== EXERCISE AIM ==
Among the entries that follow, the required portion opens with the line containing "focal_35mm: 24" and closes with the line containing "f_number: 1.78". Give that portion again exactly, and nothing else.
INPUT DATA START
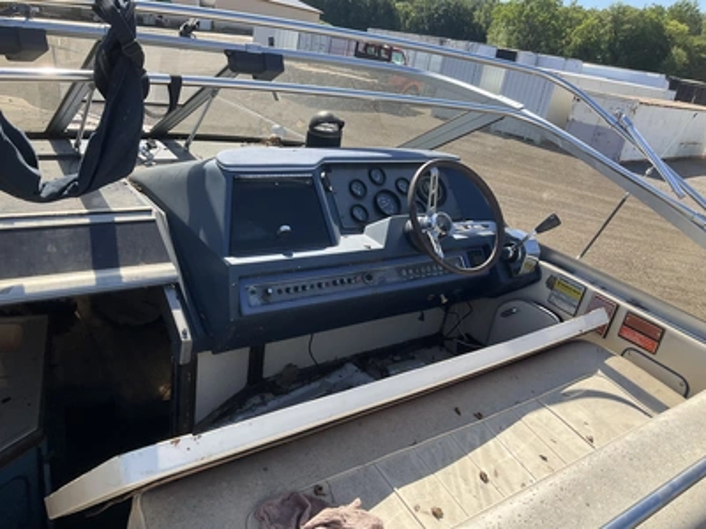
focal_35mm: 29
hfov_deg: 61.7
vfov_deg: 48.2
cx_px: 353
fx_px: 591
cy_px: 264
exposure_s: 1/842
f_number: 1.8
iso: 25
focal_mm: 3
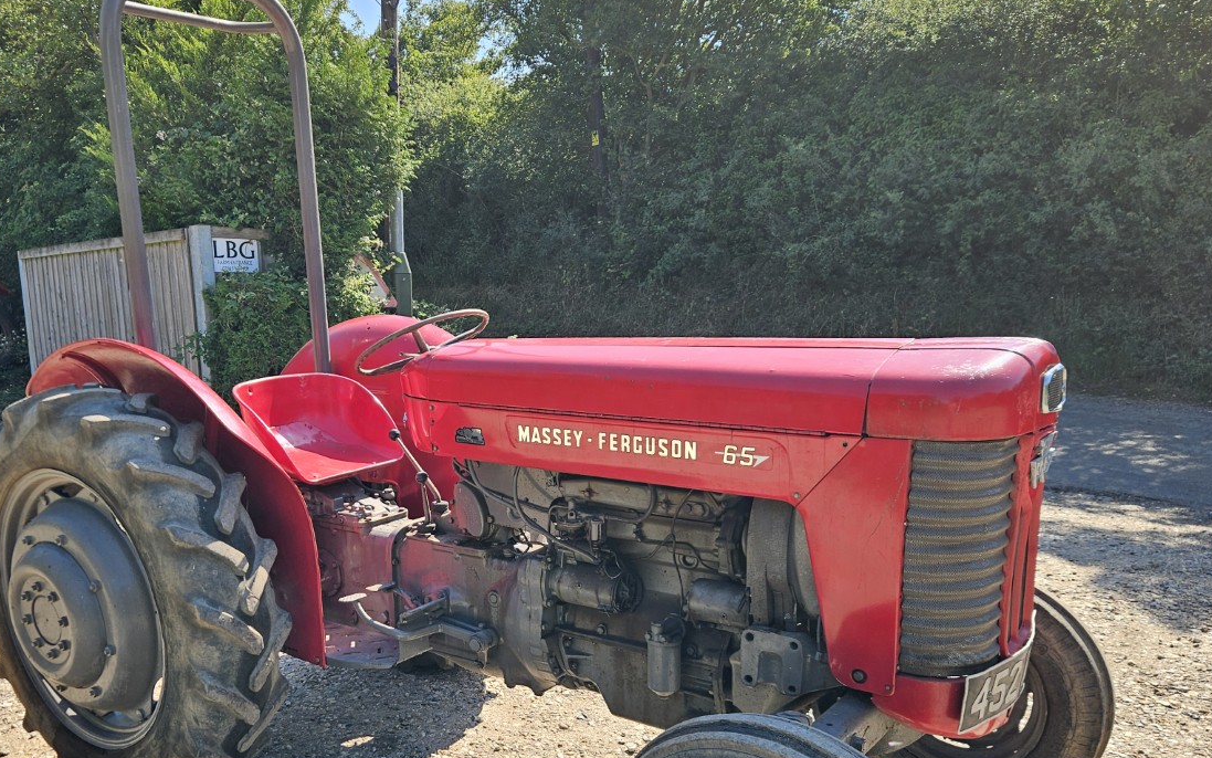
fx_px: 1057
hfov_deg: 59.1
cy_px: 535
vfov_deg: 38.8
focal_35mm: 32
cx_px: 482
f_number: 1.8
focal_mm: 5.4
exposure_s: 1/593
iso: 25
INPUT DATA END
INPUT DATA START
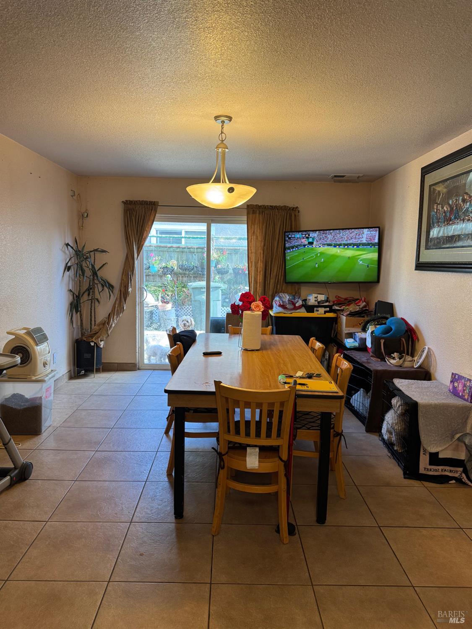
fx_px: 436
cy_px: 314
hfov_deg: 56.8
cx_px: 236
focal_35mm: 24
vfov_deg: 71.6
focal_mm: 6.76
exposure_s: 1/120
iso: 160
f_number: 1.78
INPUT DATA END
== RESPONSE BOX ==
focal_35mm: 24
vfov_deg: 71.6
focal_mm: 6.76
exposure_s: 1/120
iso: 160
f_number: 1.78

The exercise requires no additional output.